Silva mengangguk pelan.

Rendra memandang tamunya, memberikan isyarat untuk segera ke luar, "Kamu boleh pergi sekarang."

Perempuan cantik itu mengibaskan rambut dengan menawan, memandang sebal ke arah Silva, berlalu dengan langkah kesal walau tetap berusaha mendekatkan wajah ke arah Rendra.

"Kalau butuh sesuatu, bilang saja," ucapnya penuh makna.

Rendra menarik senyum masam. Helaan napasnya terdengar lega ketika menutup pintu.
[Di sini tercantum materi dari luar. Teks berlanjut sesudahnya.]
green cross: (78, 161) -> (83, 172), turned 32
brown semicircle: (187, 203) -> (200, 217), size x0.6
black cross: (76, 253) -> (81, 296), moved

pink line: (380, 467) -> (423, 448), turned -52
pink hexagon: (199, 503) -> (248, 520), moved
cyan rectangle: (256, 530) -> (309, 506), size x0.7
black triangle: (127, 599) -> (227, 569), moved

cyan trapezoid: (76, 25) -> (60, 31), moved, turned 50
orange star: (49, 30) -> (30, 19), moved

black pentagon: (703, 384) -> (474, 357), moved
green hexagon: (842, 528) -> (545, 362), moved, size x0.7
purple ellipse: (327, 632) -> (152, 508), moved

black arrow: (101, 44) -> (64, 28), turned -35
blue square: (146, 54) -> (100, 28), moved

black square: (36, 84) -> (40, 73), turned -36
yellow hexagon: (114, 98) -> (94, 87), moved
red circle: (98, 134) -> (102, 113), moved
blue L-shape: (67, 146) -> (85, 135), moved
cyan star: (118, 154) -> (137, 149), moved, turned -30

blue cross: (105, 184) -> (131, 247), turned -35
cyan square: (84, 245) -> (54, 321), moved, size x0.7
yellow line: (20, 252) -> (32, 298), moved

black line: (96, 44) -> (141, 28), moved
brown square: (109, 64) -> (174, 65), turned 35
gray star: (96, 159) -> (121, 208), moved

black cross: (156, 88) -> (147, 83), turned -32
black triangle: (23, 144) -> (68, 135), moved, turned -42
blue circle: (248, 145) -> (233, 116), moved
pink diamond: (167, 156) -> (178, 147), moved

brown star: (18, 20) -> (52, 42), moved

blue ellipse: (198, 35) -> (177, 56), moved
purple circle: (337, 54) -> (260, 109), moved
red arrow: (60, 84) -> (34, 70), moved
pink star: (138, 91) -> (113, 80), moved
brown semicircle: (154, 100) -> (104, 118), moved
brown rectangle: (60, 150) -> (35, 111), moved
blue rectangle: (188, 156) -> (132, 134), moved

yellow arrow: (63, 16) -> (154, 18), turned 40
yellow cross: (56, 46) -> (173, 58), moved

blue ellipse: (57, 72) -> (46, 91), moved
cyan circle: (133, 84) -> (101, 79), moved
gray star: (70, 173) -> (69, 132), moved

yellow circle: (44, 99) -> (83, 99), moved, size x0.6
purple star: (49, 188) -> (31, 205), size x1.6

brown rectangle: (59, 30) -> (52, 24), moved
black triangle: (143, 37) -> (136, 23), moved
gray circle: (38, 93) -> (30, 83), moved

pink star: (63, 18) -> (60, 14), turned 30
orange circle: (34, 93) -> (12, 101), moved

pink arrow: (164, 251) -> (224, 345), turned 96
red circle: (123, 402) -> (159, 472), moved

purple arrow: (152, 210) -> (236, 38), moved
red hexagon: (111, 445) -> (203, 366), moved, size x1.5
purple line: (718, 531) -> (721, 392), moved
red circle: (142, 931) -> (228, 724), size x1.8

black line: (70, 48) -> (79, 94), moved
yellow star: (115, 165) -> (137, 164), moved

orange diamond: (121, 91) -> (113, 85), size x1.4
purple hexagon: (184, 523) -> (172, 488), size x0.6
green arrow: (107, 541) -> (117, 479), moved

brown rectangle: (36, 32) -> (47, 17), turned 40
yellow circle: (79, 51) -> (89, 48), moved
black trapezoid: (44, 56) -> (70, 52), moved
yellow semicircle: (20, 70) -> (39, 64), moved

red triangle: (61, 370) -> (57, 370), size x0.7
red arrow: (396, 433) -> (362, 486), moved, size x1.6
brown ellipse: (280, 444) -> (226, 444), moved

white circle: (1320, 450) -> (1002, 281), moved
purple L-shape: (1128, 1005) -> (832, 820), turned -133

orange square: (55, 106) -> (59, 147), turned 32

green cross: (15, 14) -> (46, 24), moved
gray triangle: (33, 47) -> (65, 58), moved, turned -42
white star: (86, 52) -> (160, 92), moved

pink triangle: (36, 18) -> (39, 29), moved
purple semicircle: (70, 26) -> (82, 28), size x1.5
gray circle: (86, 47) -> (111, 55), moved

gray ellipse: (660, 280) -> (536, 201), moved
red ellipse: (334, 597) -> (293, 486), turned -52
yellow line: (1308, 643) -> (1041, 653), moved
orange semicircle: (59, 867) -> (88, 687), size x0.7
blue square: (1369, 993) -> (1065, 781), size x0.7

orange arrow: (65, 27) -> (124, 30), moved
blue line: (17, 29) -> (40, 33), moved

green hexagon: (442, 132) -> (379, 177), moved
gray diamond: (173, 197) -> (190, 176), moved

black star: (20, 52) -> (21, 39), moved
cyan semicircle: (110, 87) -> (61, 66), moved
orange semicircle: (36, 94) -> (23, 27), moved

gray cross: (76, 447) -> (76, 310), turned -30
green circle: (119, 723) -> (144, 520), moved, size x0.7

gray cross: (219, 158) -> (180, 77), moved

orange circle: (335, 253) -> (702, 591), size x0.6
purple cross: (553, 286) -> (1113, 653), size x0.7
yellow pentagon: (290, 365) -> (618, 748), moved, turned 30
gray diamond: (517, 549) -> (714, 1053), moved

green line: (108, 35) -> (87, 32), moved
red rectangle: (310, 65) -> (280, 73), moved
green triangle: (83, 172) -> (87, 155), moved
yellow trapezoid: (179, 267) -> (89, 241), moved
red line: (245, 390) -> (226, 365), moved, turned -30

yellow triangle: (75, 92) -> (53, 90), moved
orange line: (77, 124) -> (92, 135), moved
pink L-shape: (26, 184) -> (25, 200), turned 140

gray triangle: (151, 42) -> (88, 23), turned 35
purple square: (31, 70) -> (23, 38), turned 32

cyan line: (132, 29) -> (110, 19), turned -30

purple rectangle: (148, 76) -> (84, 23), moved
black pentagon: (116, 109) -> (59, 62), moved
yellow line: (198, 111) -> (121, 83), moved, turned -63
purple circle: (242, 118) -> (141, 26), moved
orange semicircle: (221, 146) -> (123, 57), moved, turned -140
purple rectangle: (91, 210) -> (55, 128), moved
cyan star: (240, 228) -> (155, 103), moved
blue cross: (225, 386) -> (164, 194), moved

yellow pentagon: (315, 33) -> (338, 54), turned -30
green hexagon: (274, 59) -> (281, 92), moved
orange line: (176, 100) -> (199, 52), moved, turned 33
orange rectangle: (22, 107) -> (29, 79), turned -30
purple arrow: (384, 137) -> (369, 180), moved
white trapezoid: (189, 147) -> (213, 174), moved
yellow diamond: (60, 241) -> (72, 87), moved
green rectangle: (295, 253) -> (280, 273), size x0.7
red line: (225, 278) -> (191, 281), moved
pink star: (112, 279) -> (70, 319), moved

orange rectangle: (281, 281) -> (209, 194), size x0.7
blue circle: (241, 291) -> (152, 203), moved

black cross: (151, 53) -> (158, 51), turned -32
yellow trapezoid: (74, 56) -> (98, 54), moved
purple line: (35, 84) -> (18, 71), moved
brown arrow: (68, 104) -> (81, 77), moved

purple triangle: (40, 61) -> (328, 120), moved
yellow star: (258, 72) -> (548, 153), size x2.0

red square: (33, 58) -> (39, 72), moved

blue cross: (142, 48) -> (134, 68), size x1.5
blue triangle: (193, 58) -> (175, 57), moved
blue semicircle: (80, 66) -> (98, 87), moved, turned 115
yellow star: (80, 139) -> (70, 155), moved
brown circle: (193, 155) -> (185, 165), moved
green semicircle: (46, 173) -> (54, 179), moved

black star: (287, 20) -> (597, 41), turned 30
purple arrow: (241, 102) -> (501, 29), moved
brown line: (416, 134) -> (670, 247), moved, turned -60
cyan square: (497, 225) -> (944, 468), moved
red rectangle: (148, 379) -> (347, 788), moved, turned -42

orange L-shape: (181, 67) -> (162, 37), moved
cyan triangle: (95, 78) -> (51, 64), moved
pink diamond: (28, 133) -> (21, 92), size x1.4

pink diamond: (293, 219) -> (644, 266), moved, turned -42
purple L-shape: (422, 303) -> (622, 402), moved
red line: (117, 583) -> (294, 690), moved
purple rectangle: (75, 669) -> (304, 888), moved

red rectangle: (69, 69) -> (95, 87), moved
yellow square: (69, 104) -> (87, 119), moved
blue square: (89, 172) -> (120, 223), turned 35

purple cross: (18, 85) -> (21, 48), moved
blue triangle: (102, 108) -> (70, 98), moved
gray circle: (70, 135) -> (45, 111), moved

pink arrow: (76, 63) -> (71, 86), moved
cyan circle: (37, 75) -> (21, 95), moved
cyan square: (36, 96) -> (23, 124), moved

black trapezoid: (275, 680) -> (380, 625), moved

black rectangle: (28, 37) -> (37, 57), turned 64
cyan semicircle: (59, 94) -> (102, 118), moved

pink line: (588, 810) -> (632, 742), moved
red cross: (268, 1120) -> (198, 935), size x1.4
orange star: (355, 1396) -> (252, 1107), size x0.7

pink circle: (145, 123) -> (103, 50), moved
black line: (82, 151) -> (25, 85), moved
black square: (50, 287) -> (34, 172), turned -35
Ia memandang Silva yang masih berdiri.

"Gak usah punya pikiran macam-macam," tegur Rendra. "Aku bukan cowok brengsek. Kalau mau pesan makanan, resto hotel ini buka 24 jam."

Silva duduk di sofa, nyaris di tepian.

"Nanti biar Mas aja yang tidur di sofa. Kamu di kasur," Rendra berujar. "Apa yang mau kamu omongkan?"

Susah sekali memulai pembicaraan. Bahkan basa basi pun tak mudah diucapkan. Satu-satunya yang bisa dikatakan Silva sembari ia membuka ranselnya adalah, "Aku…aku…punya hadiah buat…buat Mas Rendra."